= Academic grading in Switzerland =

In Switzerland, the 6-point grading scale is usually applied, where 1 represents the lowest possible grade, and 6 represents the highest possible grade.

- 6 (Excellent; best possible grade; exceptional performance, 94% US system)
- 5.5 (Very good, 90% US system)
- 5 (Good, 86% US system)
- 4.5 (Satisfactory, 82% US system)
- 4 (Sufficient, 78% US system)
- 3.5 (Insufficient,74% US system)
- 3 (Poor, 70% US system)
- 2.5 and under (Very poor, 66% US system)

Grade averages between 5.5 and 6 are very hard to get (US Grade A/UK First Class/France 16.0/German 1.5 equivalent). An average of 6 is nearly impossible.

==Exams==
Quarter steps are usually used in exams to indicate grades between integer grades: e.g., 5.25. Sometimes, finer grained systems are used with steps of one-tenth. This is often the case in exams in which the grade is a linear function of the number of achieved points: Grade = achieved points/max points × 5 + 1.

==Certificates==
Certificate grades are either rounded to integers or half-integers. After having rounded the individual grades, a weighted mean is used to calculate the overall result. The weight of a grade is normally proportional to the number of hours the according subject was taught per week. To pass a year, this overall result needs to be sufficient. Sometimes further conditions need to be fulfilled, such as a maximum allowed number of grades below four. At university level, classes can often be repeated individually in case of an insufficient grade, so not the whole year or semester needs to be repeated.

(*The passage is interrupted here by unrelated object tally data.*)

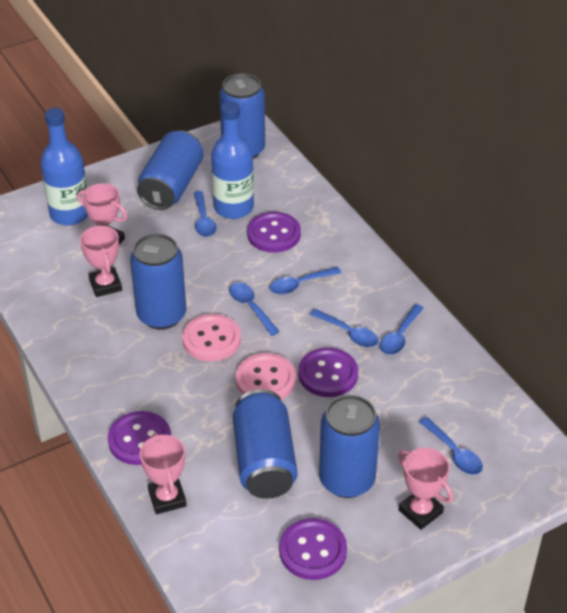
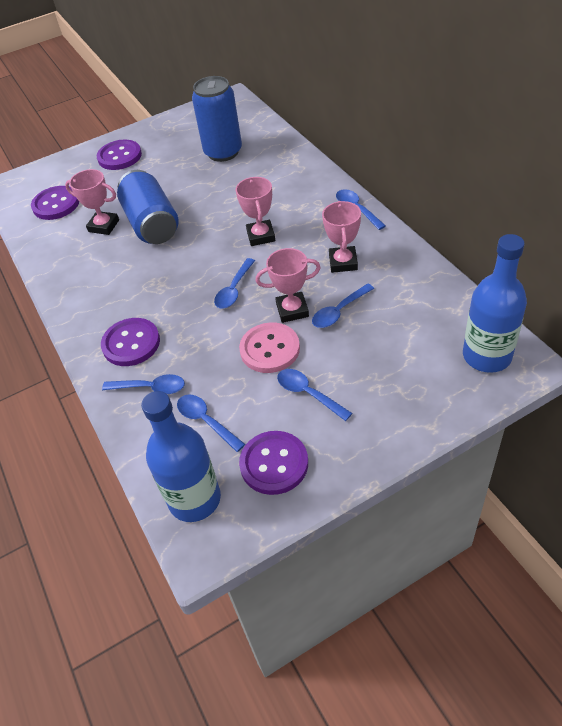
blue can: 5 -> 2
pink button: 2 -> 1

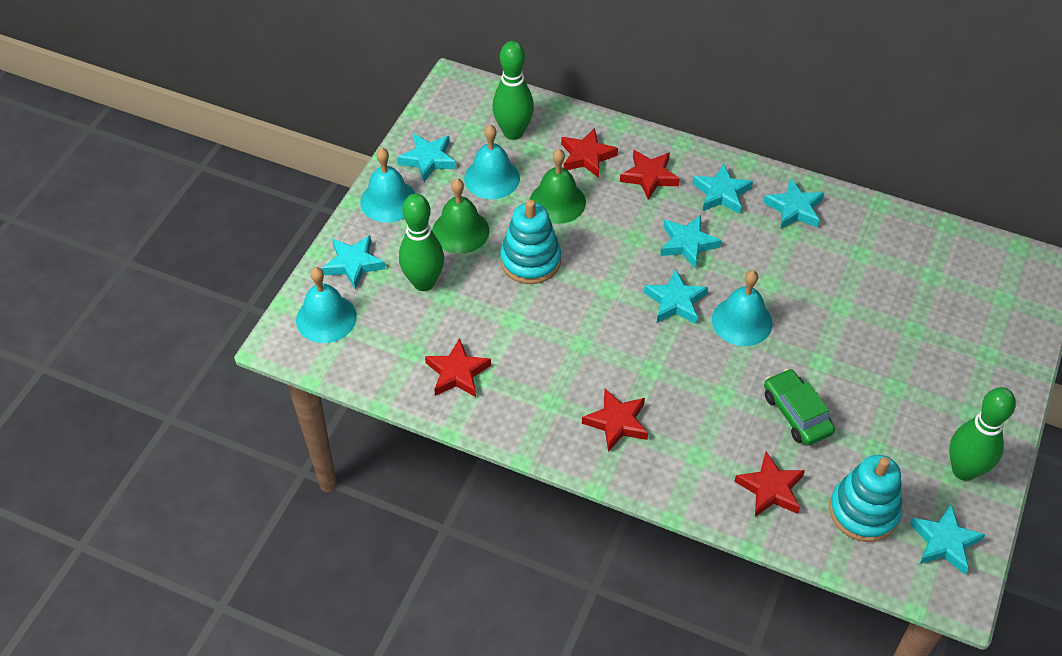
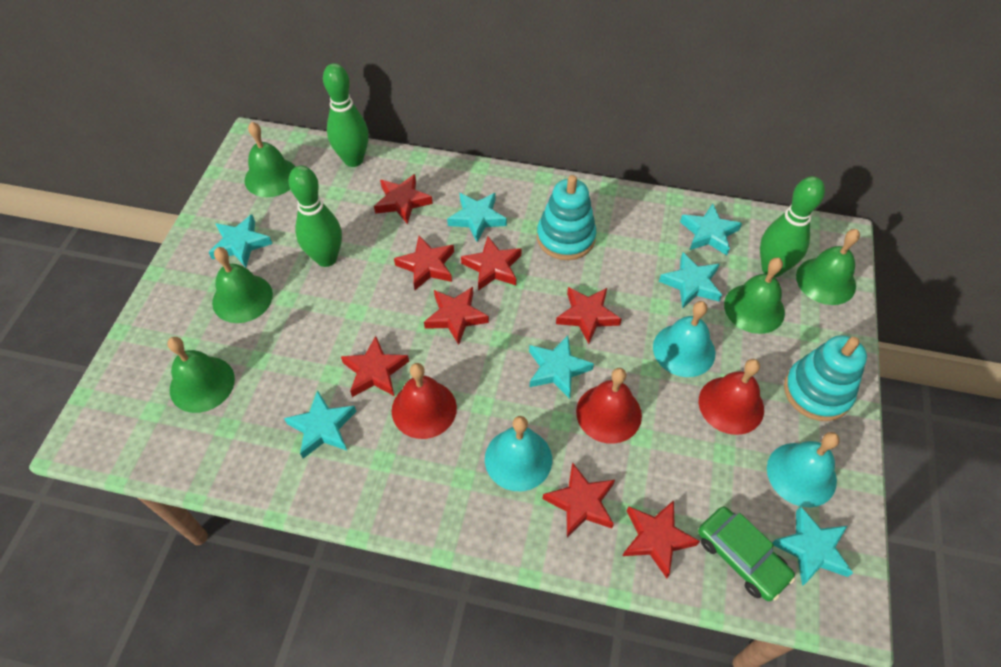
green bell: 2 -> 5
red bell: 0 -> 3
red star: 5 -> 8
turquoise bell: 4 -> 3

In a typical exam, the average result will be somewhat above 4 with a variance between 0.5 and 1. This of course varies depending on the kind of exam, the tested class, the school level, the region, the teacher and other factors.

==Cantonal differences==
Since education is in the responsibility of the cantons (except for the federal universities), grading notations may differ depending on the region. In some regions, + and − are used to indicate marks below or above an integer. Sometimes the − is used to indicate a better grade if it stands after the grade and a lower grade if it stands before the grade (in which case − is a symbol for "bis", e.g. 'to', rather than 'minus'), for example −5 (4.75) is lower than 5 which is lower than 5− (5.25) in that system. In some regions, decimal grades are used: 5.5, 4.5, etc.

==Universities==
At university level, in some cases, Latin expressions are used. The Latin grades for a passed final exam in law at the University of Zurich, for example, are "summa cum laude" (excellent), "magna cum laude" (very good), "cum laude" (good) and "rite" (sufficient).